De eerste stappen voor zo’n aanpak heeft het vorige kabinet in gang gezet met de Regio Deals, waarin Rijk en regio samenwerken aan de brede welvaart. Daarbij wordt verder gekeken dan enkel economische groei van regio’s en spelen streekholders een grote rol. Ook projecten die de gezondheid, energietransitie, gemeenschapszin, leefbaarheid of cultuurhistorische kwaliteit versterken, worden ondersteund. Het nieuwe kabinet zou deze aanpak structureel moeten maken, zodat alle regio’s perspectief wordt geboden, of ze zich nu in de Randstad of daarbuiten bevinden. Hoopgevend zijn de nieuwe ambities over een bredere, meer landelijk dekkende inzet van de zogenoemde Woningbouwimpuls. De tijd dat we beleidsmatig onderscheid maken in plekken – en de ene plek meer aandacht (en geld) geven dan de andere – is wat ons betreft passé. Iedere plek telt!

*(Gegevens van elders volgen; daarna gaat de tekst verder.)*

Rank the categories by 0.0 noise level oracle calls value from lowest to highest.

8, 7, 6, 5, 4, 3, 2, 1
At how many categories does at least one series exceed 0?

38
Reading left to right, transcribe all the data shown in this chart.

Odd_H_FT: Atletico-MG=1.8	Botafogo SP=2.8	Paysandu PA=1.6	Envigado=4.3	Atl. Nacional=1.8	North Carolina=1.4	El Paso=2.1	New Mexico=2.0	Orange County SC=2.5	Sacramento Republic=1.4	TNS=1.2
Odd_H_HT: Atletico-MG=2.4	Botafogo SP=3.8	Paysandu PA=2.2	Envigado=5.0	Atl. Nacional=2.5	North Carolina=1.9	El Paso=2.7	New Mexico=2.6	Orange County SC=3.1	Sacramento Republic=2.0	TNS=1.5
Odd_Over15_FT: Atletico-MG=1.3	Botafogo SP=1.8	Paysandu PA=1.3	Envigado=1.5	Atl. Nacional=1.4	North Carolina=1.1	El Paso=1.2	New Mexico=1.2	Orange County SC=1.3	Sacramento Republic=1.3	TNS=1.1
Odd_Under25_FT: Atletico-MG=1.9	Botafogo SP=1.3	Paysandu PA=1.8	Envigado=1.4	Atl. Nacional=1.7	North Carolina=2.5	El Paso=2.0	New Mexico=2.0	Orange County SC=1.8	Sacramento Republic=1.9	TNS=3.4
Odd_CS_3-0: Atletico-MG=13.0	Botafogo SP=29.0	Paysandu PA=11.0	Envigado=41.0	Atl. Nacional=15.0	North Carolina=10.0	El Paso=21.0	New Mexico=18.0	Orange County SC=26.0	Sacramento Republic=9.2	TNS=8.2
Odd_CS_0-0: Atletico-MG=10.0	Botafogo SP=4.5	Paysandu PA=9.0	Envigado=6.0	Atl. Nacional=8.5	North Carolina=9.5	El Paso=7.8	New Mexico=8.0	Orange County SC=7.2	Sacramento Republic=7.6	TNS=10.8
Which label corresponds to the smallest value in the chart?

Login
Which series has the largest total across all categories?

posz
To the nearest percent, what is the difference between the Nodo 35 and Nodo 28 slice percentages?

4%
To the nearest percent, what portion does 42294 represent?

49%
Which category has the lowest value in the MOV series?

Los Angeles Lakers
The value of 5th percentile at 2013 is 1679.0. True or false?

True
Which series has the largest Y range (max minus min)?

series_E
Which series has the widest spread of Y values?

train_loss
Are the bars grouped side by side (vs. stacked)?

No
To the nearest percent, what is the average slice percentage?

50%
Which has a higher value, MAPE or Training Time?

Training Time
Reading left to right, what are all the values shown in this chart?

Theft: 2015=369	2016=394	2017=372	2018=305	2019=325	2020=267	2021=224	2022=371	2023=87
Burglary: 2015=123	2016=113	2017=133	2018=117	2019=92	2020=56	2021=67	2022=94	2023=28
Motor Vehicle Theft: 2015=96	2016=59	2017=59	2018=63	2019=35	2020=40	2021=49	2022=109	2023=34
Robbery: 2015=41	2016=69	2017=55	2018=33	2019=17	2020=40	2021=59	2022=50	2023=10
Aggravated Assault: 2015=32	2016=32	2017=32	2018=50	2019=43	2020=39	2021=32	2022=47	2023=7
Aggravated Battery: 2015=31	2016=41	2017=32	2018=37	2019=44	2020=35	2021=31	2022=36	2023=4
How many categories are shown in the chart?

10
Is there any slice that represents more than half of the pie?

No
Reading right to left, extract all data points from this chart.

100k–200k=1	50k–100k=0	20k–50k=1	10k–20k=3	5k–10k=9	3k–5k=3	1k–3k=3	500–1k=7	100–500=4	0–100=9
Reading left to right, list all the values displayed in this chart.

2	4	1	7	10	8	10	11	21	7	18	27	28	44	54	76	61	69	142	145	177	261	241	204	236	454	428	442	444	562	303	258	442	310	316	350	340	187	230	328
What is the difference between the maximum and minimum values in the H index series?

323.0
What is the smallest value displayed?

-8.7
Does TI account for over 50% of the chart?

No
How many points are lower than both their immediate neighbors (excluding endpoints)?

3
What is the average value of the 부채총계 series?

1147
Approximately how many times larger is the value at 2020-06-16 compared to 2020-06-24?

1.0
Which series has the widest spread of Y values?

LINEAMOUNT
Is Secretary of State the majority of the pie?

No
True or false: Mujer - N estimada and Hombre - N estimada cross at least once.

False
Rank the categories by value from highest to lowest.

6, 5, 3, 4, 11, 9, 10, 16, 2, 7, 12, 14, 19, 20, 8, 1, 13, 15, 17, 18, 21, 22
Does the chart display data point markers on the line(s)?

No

Joks Janssen is praktijkhoogleraar ‘brede welvaart in de regio’, Tilburg University. Cees-Jan Pen is lector De Ondernemende Regio, Fontys Hogescholen. John Dagevos is oud-directeur van Telos, Centrum voor Duurzaamheidsvraagstukken.

BRONNEN:

  • Hospers, G.-J. (2013). Geografie en gevoel. Wat plekken met ons doen. Assen: Van Gorcum.
  • Milikowski, F. (2021). Een klein land met verre uithoeken. Amsterdam: Atlas.
  • Molema, M. (2022). De dialectiek van ons regionale ontwikkelingsstreven. Leeuwarden/Groningen: Fries Sociaal Planbureau/Rijksuniversiteit Groningen
  • Raad voor de Leefomgeving en Infrastructuur (2021). Geef richting, maak ruimte! Den Haag: Rli.
  • Sen, A. (2009). Capabilities and well-being. In M. Nussbaum & A. Sen (Red.). The quality of life. Oxford: Clarendon Press.
  • Tordoir, P. (2015). De veranderende geografie van Nederland. De opgaven op meso-niveau. Amsterdam: Regioplan.